We found a few large patches of honey mushrooms. These are just the top of a much larger organism below the forest floor. There is a whole network of white filaments called mycelium that connect the fungi underground. The mushrooms are just the top part of the larger organism. They are edible, but just the caps. And, you must cook them before you munch them. These mushrooms are pretty common here in Vancouver. Now we know what to look for, Marc and I keep finding them.
I loved finding these teeny honey mushrooms hidden in the moss and bark on the trees in Lynn headwaters Regional Park.
Our guide wasn’t sure what these are. To start with, he thought they might be angel wings, but then he realized it must be something else. I didn’t hear if they decided what it was!
The orange upside-down mushroom is a false chanterelle. These grow around douglas fir when there is moss, but no shrubs. We were told that real chanterelles have false gills, false chanterelles have real gills. You can eat the false chanterelles, but they are starvation food and not very tasty.

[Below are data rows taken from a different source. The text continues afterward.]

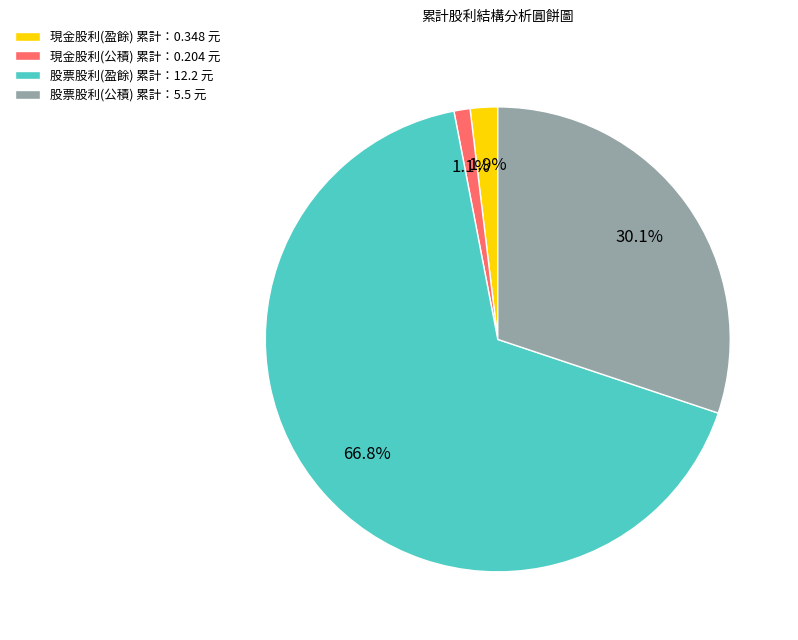

Which category accounts for the majority?

股票股利(盈餘)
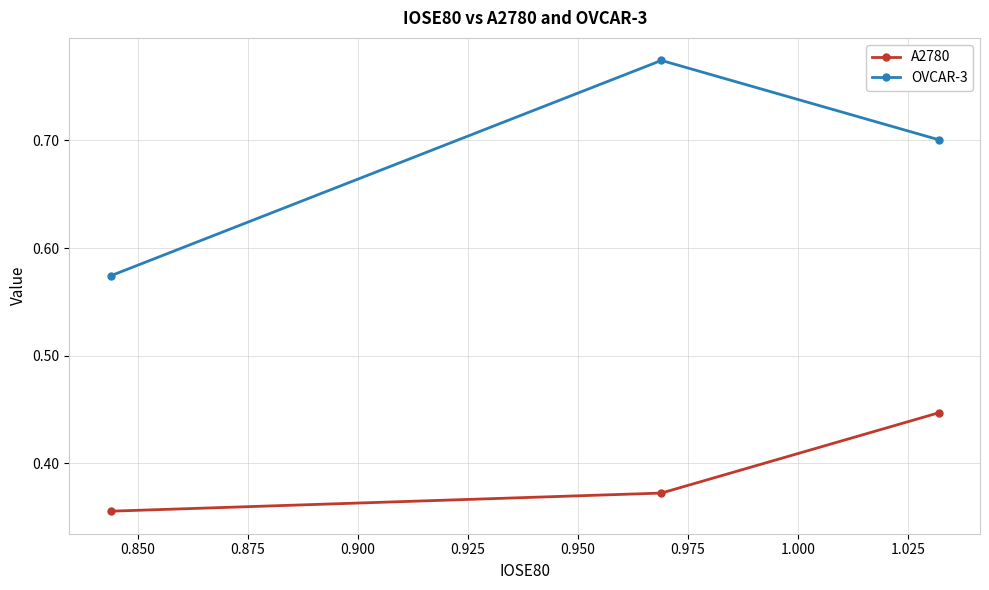

Which series has the largest total across all categories?

OVCAR-3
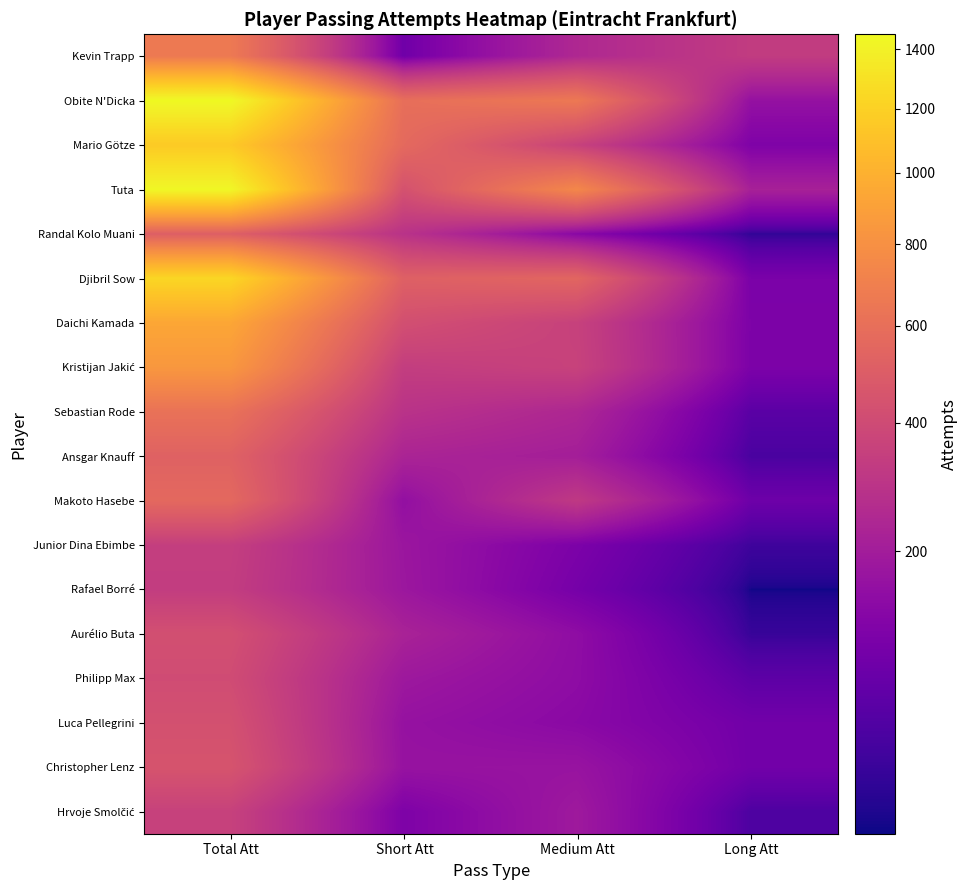

At which category is the sum across all series the highest?

Total Att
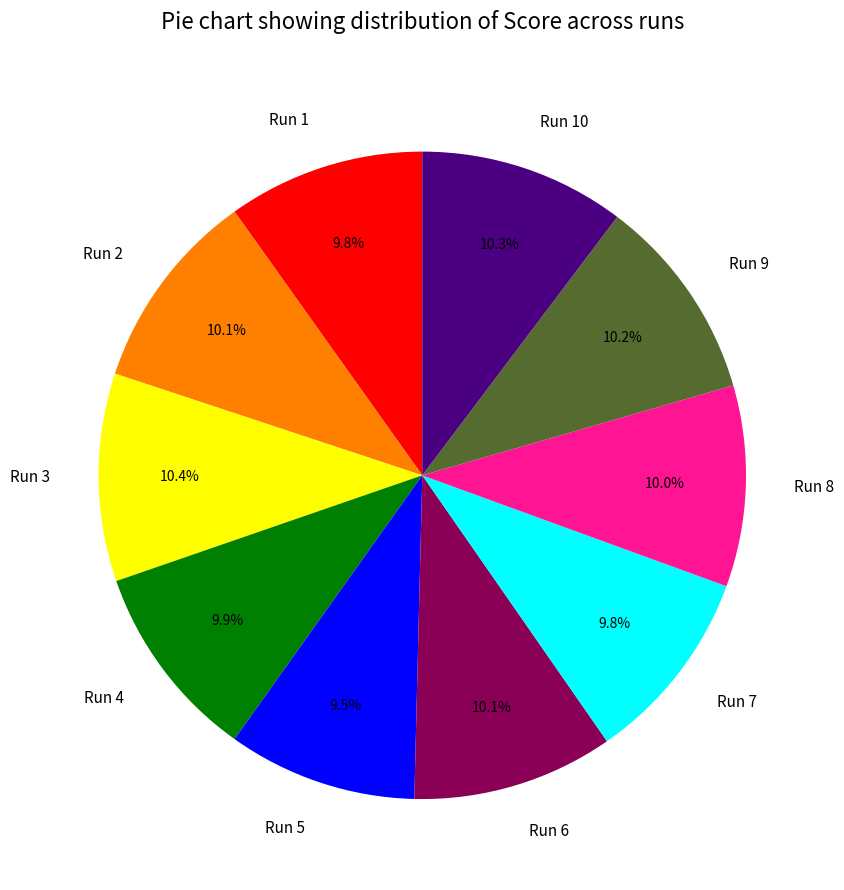

The Run 2 slice represents 10% of the pie. True or false?

True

The photo on the left is the underside of the mystery mushroom.
Lastly we found a few polypores. Sometimes they weep. We were told if you find one high up (above doggy pee pee height) you can lick those dew-like droplets. Apparently they are really tasty.
Mushroom sex and genders
We learnt some cool things about the sex of mushrooms. It turns out they have hundreds of different genders, rather than just two. Mushroom spores can grow into hyphal strands which are made from single chains of cells. Each cell is haploid (so has half the DNA they need.) Each strand needs to meet another spore branch to become whole. When these strands find each other, they clamp together and tunnel into each other. Then when they meet, they have two nuclei inside one cell (diploid). Sex happens inside the mushroom, only if they have different versions of genes. It’s all pretty cool.
I didn’t explain this well, so read this for more information about mushroom sex and genders.
Anyway, if you are thinking about giving someone an experience rather than a thing this holiday season, I promise, it works really well! Thank you to Alex and Louise for this amaaazing prezzie!